I’m unclear about this. Let’s say a movie comes out and I make a YouTube review using brief clips or screenshots from the movie. Since my review is transformative, I should be in the clear (I think?).
But when it comes to market harm, does the tone of my review effect the enforceability of copyright?
As in, if my review is negative it would harm the market for people going to watch the movie vs a positive review right?
Reviews have a distinct "character of use", one of the four cornerstones of fair use exceptions.
A review can be commercial, can cause significant harm to the market, can include substantial amount of the work, and yet the character of use can be significant enough to convince a judge that a exemption should be applied. Since judges historically has come to this conclusion there exist now legal precedence. With precedence we can make some general conclusions which tell us that reviews are in general exempted when using other peoples copyrighted work for the purpose of reviews.

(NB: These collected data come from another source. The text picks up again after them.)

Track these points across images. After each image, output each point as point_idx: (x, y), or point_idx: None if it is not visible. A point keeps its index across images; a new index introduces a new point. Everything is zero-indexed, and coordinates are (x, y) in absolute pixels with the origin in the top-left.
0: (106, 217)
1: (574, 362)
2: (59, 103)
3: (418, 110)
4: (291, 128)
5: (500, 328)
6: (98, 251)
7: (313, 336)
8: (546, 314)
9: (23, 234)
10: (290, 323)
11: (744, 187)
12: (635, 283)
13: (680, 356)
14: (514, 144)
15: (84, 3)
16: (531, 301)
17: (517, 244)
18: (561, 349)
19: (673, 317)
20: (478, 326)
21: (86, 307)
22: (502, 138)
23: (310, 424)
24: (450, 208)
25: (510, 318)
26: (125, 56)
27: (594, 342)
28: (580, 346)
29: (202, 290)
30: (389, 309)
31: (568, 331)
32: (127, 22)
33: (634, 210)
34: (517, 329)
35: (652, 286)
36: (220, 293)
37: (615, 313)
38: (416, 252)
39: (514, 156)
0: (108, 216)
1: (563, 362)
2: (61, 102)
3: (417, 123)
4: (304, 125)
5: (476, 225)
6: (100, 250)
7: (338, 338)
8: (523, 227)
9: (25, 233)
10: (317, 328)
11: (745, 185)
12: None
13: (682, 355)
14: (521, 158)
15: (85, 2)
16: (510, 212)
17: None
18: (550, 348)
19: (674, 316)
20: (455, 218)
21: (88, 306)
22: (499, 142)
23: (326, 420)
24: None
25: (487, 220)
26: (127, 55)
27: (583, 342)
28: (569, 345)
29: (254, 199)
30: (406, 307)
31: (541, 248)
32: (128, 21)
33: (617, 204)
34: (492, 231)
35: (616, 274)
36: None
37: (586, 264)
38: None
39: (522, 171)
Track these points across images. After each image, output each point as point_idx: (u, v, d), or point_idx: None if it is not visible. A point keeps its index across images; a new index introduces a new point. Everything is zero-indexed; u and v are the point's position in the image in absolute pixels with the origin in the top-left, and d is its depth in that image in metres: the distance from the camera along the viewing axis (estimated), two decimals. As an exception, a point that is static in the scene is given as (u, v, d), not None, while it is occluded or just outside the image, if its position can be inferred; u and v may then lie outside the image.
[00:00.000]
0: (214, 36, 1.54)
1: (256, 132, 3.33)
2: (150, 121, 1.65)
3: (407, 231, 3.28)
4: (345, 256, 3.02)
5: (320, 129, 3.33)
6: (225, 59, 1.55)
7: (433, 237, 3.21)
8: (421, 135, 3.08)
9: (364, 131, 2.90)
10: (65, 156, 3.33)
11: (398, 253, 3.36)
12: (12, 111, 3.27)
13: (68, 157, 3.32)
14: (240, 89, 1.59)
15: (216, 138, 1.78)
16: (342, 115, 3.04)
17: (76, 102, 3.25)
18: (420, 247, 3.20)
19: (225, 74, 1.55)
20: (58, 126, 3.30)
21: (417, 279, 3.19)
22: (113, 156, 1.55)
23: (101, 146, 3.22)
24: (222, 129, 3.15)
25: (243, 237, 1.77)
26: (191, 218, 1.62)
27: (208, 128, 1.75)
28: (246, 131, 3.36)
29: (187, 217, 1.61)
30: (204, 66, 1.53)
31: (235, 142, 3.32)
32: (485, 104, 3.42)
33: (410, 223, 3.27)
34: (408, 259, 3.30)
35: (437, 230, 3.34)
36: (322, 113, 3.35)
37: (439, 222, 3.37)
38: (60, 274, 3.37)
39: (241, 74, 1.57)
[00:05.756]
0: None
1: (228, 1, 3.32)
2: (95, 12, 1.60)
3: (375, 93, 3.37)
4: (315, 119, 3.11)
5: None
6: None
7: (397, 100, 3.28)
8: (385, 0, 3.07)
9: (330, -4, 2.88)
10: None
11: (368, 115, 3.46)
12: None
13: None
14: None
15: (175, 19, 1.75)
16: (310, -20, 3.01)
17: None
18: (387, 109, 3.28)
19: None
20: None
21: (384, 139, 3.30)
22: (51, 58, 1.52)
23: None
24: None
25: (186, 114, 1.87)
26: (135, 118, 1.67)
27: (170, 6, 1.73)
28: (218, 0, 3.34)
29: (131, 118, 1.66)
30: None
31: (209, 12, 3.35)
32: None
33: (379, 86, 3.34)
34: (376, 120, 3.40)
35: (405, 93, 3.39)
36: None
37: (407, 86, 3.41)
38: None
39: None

This character of use is very different then if I convert a studio record of a song into mp3 and publish it on p2p sharing site. Judges has historically viewed the character of use in those situation as not being worth giving exemptions.

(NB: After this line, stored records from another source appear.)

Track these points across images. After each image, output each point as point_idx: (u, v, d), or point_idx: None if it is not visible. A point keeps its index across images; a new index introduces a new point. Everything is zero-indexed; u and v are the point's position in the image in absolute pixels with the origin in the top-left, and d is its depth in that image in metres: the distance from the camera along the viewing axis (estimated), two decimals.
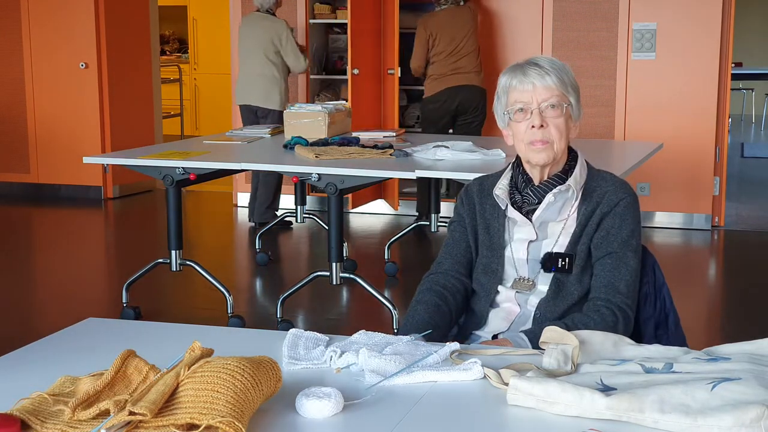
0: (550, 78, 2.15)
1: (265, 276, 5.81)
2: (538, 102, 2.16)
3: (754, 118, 14.65)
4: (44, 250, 6.65)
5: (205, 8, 12.63)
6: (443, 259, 2.35)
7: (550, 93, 2.15)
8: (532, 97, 2.16)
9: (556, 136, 2.17)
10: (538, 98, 2.16)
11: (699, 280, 5.85)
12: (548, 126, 2.16)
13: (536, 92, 2.15)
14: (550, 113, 2.16)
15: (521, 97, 2.17)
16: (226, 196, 8.14)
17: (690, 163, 6.73)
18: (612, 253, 2.18)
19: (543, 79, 2.15)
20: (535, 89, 2.15)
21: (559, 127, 2.17)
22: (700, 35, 6.62)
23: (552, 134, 2.16)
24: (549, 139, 2.17)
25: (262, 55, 6.63)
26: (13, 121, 8.31)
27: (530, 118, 2.17)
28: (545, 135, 2.16)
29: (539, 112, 2.16)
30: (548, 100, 2.16)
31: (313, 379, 1.72)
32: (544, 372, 1.69)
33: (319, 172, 4.23)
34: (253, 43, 6.66)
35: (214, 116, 12.33)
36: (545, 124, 2.16)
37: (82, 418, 1.46)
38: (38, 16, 8.11)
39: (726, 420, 1.44)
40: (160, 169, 4.51)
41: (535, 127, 2.16)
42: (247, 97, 6.74)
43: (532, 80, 2.15)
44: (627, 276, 2.17)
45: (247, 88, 6.73)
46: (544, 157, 2.18)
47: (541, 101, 2.16)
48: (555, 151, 2.18)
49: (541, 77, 2.15)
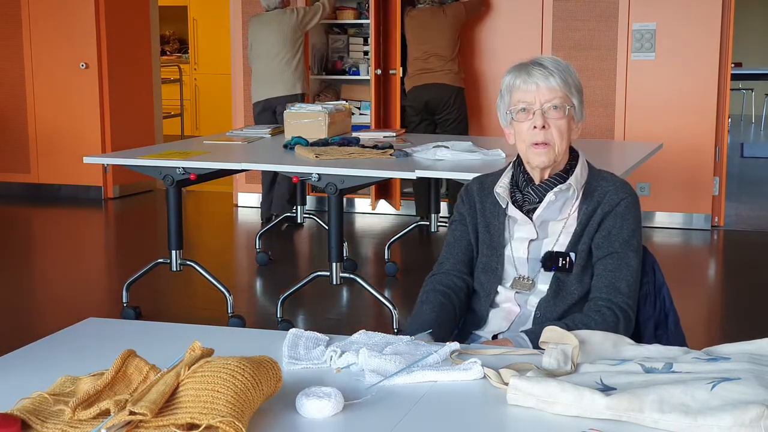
0: (554, 79, 2.14)
1: (265, 276, 5.81)
2: (541, 102, 2.15)
3: (753, 118, 14.65)
4: (44, 250, 6.65)
5: (205, 8, 12.64)
6: (445, 259, 2.35)
7: (554, 94, 2.15)
8: (536, 97, 2.16)
9: (557, 138, 2.17)
10: (542, 99, 2.15)
11: (699, 280, 5.85)
12: (550, 127, 2.16)
13: (540, 93, 2.15)
14: (552, 114, 2.16)
15: (524, 97, 2.17)
16: (226, 196, 8.14)
17: (690, 163, 6.73)
18: (613, 253, 2.18)
19: (547, 80, 2.14)
20: (539, 90, 2.15)
21: (561, 129, 2.17)
22: (700, 35, 6.62)
23: (553, 136, 2.16)
24: (550, 140, 2.16)
25: (281, 48, 6.69)
26: (13, 121, 8.31)
27: (532, 119, 2.16)
28: (546, 136, 2.16)
29: (542, 113, 2.16)
30: (551, 101, 2.15)
31: (313, 379, 1.72)
32: (544, 372, 1.69)
33: (319, 172, 4.23)
34: (271, 38, 6.67)
35: (214, 116, 12.33)
36: (547, 126, 2.16)
37: (82, 418, 1.46)
38: (38, 16, 8.11)
39: (726, 420, 1.44)
40: (160, 169, 4.51)
41: (537, 128, 2.16)
42: (270, 91, 6.73)
43: (536, 80, 2.15)
44: (628, 276, 2.17)
45: (271, 81, 6.72)
46: (544, 160, 2.18)
47: (544, 102, 2.15)
48: (556, 153, 2.18)
49: (545, 78, 2.14)
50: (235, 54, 7.68)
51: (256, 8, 7.37)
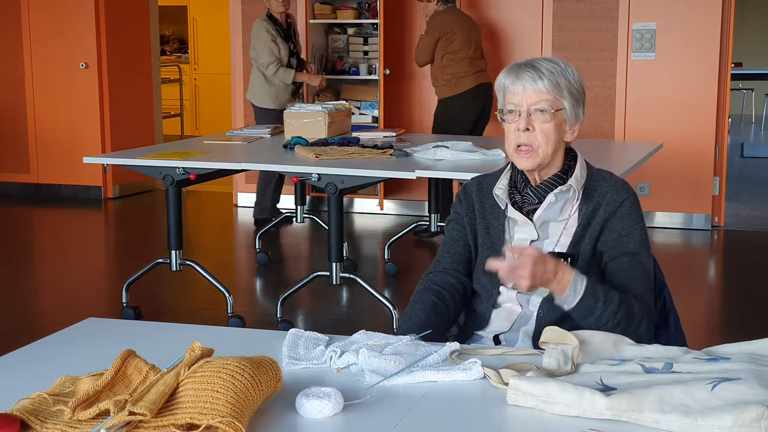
0: (542, 82, 2.13)
1: (265, 276, 5.81)
2: (527, 105, 2.14)
3: (754, 118, 14.65)
4: (44, 250, 6.65)
5: (205, 8, 12.64)
6: (441, 258, 2.34)
7: (540, 97, 2.13)
8: (522, 99, 2.14)
9: (542, 141, 2.15)
10: (528, 101, 2.14)
11: (699, 280, 5.85)
12: (534, 130, 2.15)
13: (526, 95, 2.14)
14: (538, 117, 2.14)
15: (512, 98, 2.17)
16: (226, 196, 8.14)
17: (690, 163, 6.73)
18: (628, 254, 2.17)
19: (534, 83, 2.13)
20: (525, 92, 2.14)
21: (546, 133, 2.15)
22: (700, 35, 6.62)
23: (537, 139, 2.15)
24: (534, 143, 2.15)
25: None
26: (13, 121, 8.31)
27: (518, 121, 2.16)
28: (530, 139, 2.15)
29: (527, 116, 2.15)
30: (537, 104, 2.14)
31: (313, 379, 1.72)
32: (544, 372, 1.69)
33: (319, 172, 4.23)
34: None
35: (214, 116, 12.33)
36: (531, 128, 2.15)
37: (82, 418, 1.46)
38: (38, 16, 8.11)
39: (726, 420, 1.44)
40: (160, 169, 4.51)
41: (520, 130, 2.15)
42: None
43: (523, 83, 2.14)
44: (644, 277, 2.16)
45: None
46: (528, 163, 2.17)
47: (530, 105, 2.14)
48: (541, 157, 2.17)
49: (533, 81, 2.13)
50: (235, 54, 7.68)
51: (256, 8, 7.37)
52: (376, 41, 7.48)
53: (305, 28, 7.35)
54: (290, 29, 6.67)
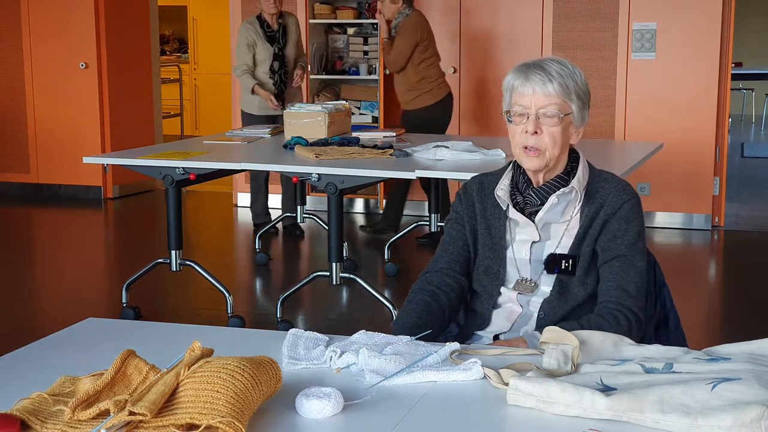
0: (551, 85, 2.12)
1: (265, 276, 5.81)
2: (536, 108, 2.13)
3: (754, 118, 14.65)
4: (44, 250, 6.65)
5: (205, 8, 12.64)
6: (439, 257, 2.34)
7: (549, 101, 2.13)
8: (531, 101, 2.13)
9: (549, 144, 2.15)
10: (537, 104, 2.13)
11: (699, 280, 5.85)
12: (542, 133, 2.14)
13: (535, 98, 2.13)
14: (546, 121, 2.14)
15: (520, 100, 2.15)
16: (226, 196, 8.14)
17: (690, 163, 6.73)
18: (620, 256, 2.16)
19: (544, 86, 2.12)
20: (535, 95, 2.13)
21: (554, 136, 2.14)
22: (700, 35, 6.62)
23: (545, 142, 2.14)
24: (541, 146, 2.15)
25: None
26: (13, 121, 8.31)
27: (526, 123, 2.15)
28: (538, 142, 2.14)
29: (535, 119, 2.14)
30: (546, 107, 2.13)
31: (313, 379, 1.72)
32: (544, 372, 1.69)
33: (319, 172, 4.23)
34: None
35: (214, 116, 12.33)
36: (539, 131, 2.14)
37: (82, 418, 1.46)
38: (38, 17, 8.11)
39: (726, 420, 1.44)
40: (160, 169, 4.51)
41: (528, 133, 2.15)
42: None
43: (533, 85, 2.13)
44: (636, 279, 2.16)
45: None
46: (535, 164, 2.17)
47: (539, 108, 2.13)
48: (547, 158, 2.16)
49: (543, 84, 2.12)
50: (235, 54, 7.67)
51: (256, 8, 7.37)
52: (376, 41, 7.48)
53: (305, 28, 7.35)
54: (281, 31, 6.42)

You're not directly competing with the movie though, your work is a review, not a feature film.
If you were to make a parody movie from the material of the movie itself, directly taking scenes and altering them to your liking but still relying on the viewer recognizing the original in it, you'd have a harder time, I think.
But when it comes to market harm, does the tone of my review effect the enforceability of copyright?
As in, if my review is negative it would harm the market for people going to watch the movie vs a positive review right?